PacWest Bancorp has found some critically timed liquidity with the discounted sale of an estimated $2.6 billion of its real estate construction loan portfolio.
The Beverly Hills, California-based regional bank sold 74 loans to a unit of Kennedy-Wilson Holdings for $2.4 billion, the latter confirmed in a May 22 filing. Six more loans valued at an estimated $363 million could also be passed to Kennedy-Wilson pending certain approvals.
PacWest’s construction loan portfolio sale arrived weeks after it started exploring strategic options to save the bank from a collapse similar to other US regional banks before, including Silicon Valley Bank and Signature Bank. The Beverly Hills bank’s share price had been tumbling in weeks past as stock market and shareholder sentiment soured.
Kennedy-Wilson will take on all future funding obligations – totaling about $2.7 billion – for the construction loans. The floating rate loan portfolio carries an average interest rate of 8.4 percent, filings show.
PacWest’s first quarter earnings report and Form 10-Q showed the bank maintained $4.6 billion in construction loans across commercial and residential assets as of March 31. Following the Kennedy-Wilson deal, PacWest is left with an estimated $1.9 billion of construction loans in its portfolio and could sell more of the book if necessary.

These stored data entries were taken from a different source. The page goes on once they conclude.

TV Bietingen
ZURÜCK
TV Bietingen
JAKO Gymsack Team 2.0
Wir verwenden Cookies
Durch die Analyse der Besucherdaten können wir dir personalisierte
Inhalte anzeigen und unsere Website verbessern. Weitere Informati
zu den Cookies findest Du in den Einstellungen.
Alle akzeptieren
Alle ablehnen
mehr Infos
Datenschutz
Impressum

The bulk of PacWest’s outstanding real estate debt is linked to $15.4 billion of active residential mortgages while commercial loans account for $3.8 billion and multifamily loans account for $5.5 billion as of March’s end.
As select PacWest construction loans find a new home, Signature Bank is still out to market its roughly $33.1 commercial real estate loan book with Newmark leading the charge on finding a buyer.